Imaging Sinonasal Disease: The Radiologist′s Arsenal
Plain Film Radiographs
Computed tomography (CT) has replaced plain film radio-graphs as the primary modality in evaluating sinonasal disease. Functional endoscopic sinonasal surgery (FESS) has supplanted external procedures like the Caldwell-Luc and maxillary antrostomy for the treatment of sinusitis. This has required much better and precise anatomic delineation, which is not provided by plain film radiographs. Overlapping structures on plain film radiographs limit evaluation of the ostiomeatal complex, as well as the individual paranasal sinuses. There is also insufficient detail regarding the osseous framework of the sinonasal cavity. There are a few limited applications for radiographs. They are sometimes obtained in intensive care unit settings when sinusitis is suspected or needs to be excluded and the patient is too sick to come to the radiology department for CT imaging. However, the increasing availability of portable CT units has resulted in progressive decrease in the use of radio-graphs for this purpose.
Computed Tomography
As FESS has replaced external surgical procedures for treating sinusitis, CT imaging has become necessary to provide the surgeon with precise anatomic information as seen by the endoscopist. Surgery is directed toward removing blockages to mucociliary clearance at the ostiomeatal complex. For the surgeon performing FESS, coronal CT is ideal as it simulates the appearance of the sinonasal cavity from an endoscopic view ( Fig. 3.1A–D ).

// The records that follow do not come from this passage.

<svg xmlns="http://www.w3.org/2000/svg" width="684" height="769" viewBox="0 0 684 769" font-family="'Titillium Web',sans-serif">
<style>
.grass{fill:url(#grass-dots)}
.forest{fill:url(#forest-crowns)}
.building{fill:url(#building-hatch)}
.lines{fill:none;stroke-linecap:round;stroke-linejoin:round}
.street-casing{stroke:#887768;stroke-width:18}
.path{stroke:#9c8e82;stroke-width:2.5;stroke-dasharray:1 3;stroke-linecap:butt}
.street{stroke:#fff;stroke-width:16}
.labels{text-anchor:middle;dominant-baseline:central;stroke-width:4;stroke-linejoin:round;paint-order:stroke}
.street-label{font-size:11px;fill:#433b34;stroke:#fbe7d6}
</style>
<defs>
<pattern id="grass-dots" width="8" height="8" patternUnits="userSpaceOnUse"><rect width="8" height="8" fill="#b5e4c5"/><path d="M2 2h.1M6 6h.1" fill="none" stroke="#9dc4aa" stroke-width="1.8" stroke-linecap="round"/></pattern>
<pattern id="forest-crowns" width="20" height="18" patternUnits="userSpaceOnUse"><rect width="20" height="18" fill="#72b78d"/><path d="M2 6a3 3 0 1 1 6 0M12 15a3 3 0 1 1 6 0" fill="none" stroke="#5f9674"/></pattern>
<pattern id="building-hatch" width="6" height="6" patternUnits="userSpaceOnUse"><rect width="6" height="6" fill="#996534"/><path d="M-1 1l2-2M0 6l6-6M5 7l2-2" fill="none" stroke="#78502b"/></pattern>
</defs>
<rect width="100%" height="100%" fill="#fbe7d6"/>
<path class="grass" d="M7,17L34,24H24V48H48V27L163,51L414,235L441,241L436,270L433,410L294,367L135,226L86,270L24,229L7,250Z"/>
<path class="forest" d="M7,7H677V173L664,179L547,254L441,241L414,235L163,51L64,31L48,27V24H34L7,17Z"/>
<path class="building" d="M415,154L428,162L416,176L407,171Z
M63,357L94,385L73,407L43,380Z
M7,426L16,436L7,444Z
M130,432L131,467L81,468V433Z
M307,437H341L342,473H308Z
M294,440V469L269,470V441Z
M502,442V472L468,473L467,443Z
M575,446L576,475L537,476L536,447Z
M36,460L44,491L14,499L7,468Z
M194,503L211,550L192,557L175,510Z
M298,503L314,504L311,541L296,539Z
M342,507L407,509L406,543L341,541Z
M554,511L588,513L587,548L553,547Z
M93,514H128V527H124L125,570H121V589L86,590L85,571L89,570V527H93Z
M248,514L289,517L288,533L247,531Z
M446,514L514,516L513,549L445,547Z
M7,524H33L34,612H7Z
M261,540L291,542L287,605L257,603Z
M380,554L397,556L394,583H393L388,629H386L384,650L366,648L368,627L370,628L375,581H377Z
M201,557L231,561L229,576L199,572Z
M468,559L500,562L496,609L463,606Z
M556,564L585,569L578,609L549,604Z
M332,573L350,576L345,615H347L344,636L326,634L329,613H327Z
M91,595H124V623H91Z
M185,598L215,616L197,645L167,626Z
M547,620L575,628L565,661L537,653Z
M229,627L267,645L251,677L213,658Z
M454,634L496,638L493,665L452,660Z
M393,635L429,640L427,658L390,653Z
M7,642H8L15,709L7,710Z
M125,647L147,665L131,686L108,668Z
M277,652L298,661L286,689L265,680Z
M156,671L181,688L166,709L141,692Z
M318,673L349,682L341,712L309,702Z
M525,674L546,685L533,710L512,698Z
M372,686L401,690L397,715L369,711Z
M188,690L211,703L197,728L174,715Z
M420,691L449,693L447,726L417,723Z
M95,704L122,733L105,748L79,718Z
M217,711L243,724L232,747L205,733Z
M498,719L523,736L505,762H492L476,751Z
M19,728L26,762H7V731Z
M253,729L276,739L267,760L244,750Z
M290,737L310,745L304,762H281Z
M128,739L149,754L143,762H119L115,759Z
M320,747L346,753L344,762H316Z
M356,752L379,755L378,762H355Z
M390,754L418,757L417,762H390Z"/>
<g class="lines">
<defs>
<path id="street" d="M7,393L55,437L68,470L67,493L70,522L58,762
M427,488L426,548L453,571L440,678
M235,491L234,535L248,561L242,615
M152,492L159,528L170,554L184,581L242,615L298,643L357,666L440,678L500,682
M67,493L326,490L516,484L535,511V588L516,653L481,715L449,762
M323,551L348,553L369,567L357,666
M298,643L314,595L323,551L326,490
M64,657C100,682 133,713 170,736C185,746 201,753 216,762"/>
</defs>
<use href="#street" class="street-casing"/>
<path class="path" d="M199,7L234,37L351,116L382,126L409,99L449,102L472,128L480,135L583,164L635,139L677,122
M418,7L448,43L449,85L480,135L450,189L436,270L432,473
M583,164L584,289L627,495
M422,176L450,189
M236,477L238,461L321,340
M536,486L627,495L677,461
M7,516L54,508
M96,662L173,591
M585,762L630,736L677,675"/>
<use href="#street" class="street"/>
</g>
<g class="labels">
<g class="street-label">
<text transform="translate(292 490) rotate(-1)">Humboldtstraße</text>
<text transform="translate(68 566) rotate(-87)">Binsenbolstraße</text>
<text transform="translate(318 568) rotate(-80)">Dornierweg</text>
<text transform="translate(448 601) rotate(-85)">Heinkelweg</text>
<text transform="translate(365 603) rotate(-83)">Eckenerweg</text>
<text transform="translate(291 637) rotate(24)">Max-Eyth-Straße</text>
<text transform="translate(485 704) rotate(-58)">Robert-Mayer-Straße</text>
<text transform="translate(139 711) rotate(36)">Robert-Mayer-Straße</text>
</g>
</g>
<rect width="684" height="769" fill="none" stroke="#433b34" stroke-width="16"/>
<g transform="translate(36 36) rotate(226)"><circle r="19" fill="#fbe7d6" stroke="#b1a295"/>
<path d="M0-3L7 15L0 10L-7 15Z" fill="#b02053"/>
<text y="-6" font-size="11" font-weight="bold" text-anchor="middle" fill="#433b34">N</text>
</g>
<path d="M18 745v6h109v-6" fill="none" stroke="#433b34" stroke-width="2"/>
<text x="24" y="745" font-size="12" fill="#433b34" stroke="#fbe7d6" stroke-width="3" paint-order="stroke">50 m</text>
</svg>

Direct coronal thin section imaging (1 to 3 mm) is frequently obtained through the paranasal sinuses.7 Using the newer helical CT scanners, high quality axial reformatted images may be created from these coronal images. Alternatively, direct axial CT imaging may be performed with subsequent creation of coronal reformatted images. The recent literature suggests the use of low-dose CTs to decrease radiation exposure to the lenses.8–13 Many computer software programs allow instant three plane reconstructions (coronal and sagittal reconstructions from axial images). Intravenous contrast material is usually not necessary for imaging sinonasal inflammatory disease. Should CT imaging show findings such as bone destruction or an extension of disease outside the sinonasal cavity concerning for a more aggressive process like a neoplasm or invasive sinusitis, magnetic resonance imaging (MRI) should be obtained with and without intravenous contrast (gadolinium) administration, which is a more sensitive study.7,14,15 If the patient has a contraindication to MRI (i.e., pacemaker) and an enhanced study is indicated, then contrast-enhanced CT is the appropriate alternative study.